L’image est malheureusement classique en Afrique. Une élection à la régularité plus que douteuse. Mais un pouvoir qui n’en a rien à faire et une opposition résolue à obtenir par la rue, la victoire qu’on lui a refusé dans les urnes. Une répression aveugle et sourde menée par des forces de l’ordre pourtant nourries et entretenues par l’ensemble des contribuables. C’est à la suite de ce tableau sombre dans lequel le Mozambique est plongé depuis environ quatre mois que le président déclaré vainqueur, Daniel Chapo, a prêté serment hier, alors que le pays et la capitale en particulier, étaient sous une forte tension par les partisans de l’opposant Venancio Mondlane. Entre les rues barricadées de Maputo et l’environnement festif qui prévalait à la place de l’indépendance, le contraste était tel qu’une plateforme de la société civile a dénombre 7 morts en ce jour d’investiture. En soi, c’est là l’incarnation de la démocratie élective dont certains se sont prévalus ailleurs pour opérer des coups d’Etat.
Même si en Afrique, nos opposants ne sont pas toujours de bonne foi pour admettre même la défaite la plus évidente, il y a que dans le cas du Mozambique, au-delà des doutes exprimés par les observateurs de la dernière présidentielle, la capacité de mobilisation que l’opposition a démontrée tout au long de la contestation qui dure depuis trois mois est un autre indicateur qui jette du discrédit sur la fiabilité des résultats rendus par les institutions du pays. Comment en effet, l’opposition peut-elle être aussi forte dans un pays à la suite d’une élection à l’issue de laquelle le président est crédité d’une victoire avec 65 % des suffrages exprimés ? De fait, l’élection dont se prévaut aujourd’hui Daniel Chapo, le candidat du FRELIMO, et en vertu de laquelle il a été investi hier ressemble bien à celle d’Ali Bongo Ondimba en 2016 face à Jean Ping ou à la victoire attribuée, en 2018 à Félix Tshisekedi face à Martin Fayulu. Pour tout le monde, il est évident que la victoire du président a été volée. Mais vu que les institutions en charge de la certification des résultats se sont rangées du côté du mensonge, on ne peut que faire avec. D’autant que les forces de l’ordre, elle aussi, suivant la même direction, s’emploient à cautionner ce mensonge, en brutalisant et en tuant quelquefois les opposants désireux de contester le vol.

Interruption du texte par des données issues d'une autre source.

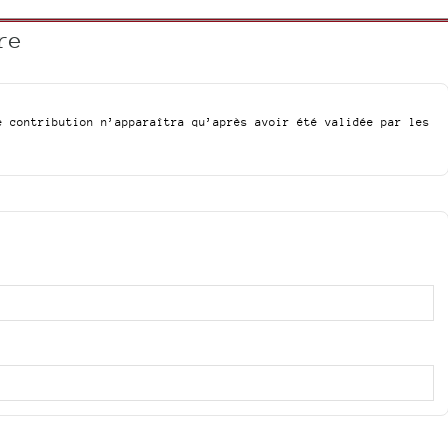
re
e contribution n’apparaîtra qu’après avoir été validée par les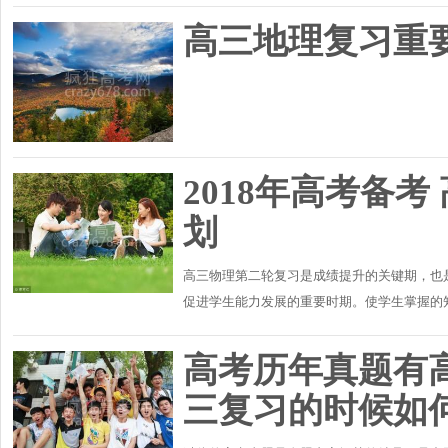
高三地理复习重
2018年高考备
划
高三物理第二轮复习是成绩提升的关键期，也
促进学生能力发展的重要时期。使学生掌握的
决问题的能力，同时将学生获得的知识转化成能
高考历年真题有
三复习的时候如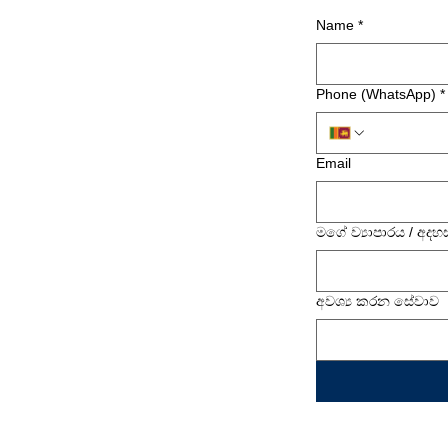
Name
*
Phone (WhatsApp)
*
Email
මගේ ව්‍යාපාරය / අදහ
අවශ්‍ය කරන සේවාව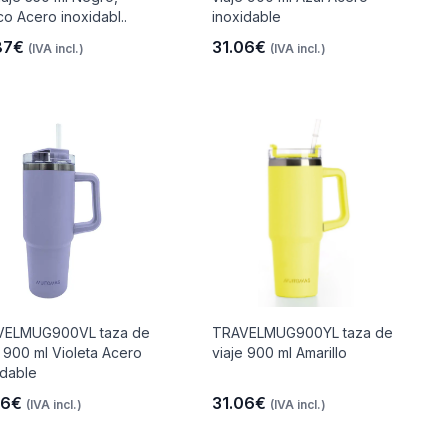
co Acero inoxidabl..
inoxidable
87€
31.06€
(IVA incl.)
(IVA incl.)
VELMUG900VL taza de
TRAVELMUG900YL taza de
e 900 ml Violeta Acero
viaje 900 ml Amarillo
idable
06€
31.06€
(IVA incl.)
(IVA incl.)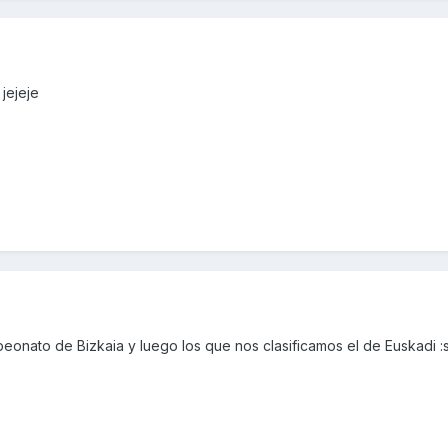
jejeje
onato de Bizkaia y luego los que nos clasificamos el de Euskadi :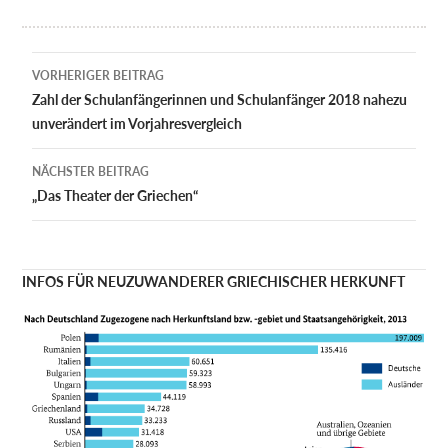
Beitragsnavigation
VORHERIGER BEITRAG
Zahl der Schulanfängerinnen und Schulanfänger 2018 nahezu
unverändert im Vorjahresvergleich
NÄCHSTER BEITRAG
„Das Theater der Griechen“
INFOS FÜR NEUZUWANDERER GRIECHISCHER HERKUNFT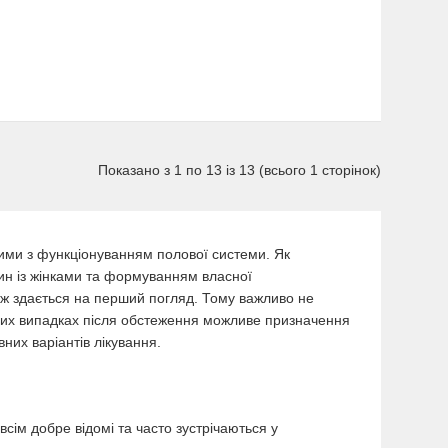
Показано з 1 по 13 із 13 (всього 1 сторінок)
ними з функціонуванням полової системи. Як
ин із жінками та формуванням власної
іж здається на перший погляд. Тому важливо не
емих випадках після обстеження можливе призначення
их варіантів лікування.
сім добре відомі та часто зустрічаються у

Mais nos décideurs politiques ne savent pas toujours le danger auquel ils exposent le continent avec cette tendance qu’ils ont de détourner les voix de leurs compatriotes et de s’imposer ainsi par la force. Qu’ils se détrompent, même si les populations, du fait de la féroce répression qui accompagne toujours ce type de braquage électoral, ont tendance à se résigner, il n’en demeure pas moins que ces attitudes généralisées érodent progressivement la confiance que les citoyens ont à l’égard des dirigeants. C’est ainsi que ces dernières années, pratiquement tous les coups d’Etat perpétrés sur le continent ont été salués par des mobilisations populaires spontanées. Parce que les dirigeants qui venaient ainsi d’être renversés procédaient exactement de la même façon. Vainqueurs de toutes les élections, ils s’accaparaient aussi des richesses du pays dont ils jouissaient abusivement en narguant au passage ceux dont ils ont volé les voix pour se hisser au sommet. Daniel Chapo devrait donc, au-delà de l’investiture d’hier, ouvrir un couloir de dialogue en vue d’un partage du pouvoir avec l’opposition. C’est cela la voie de la stabilité pour le pays et de la sérénité pour lui-même.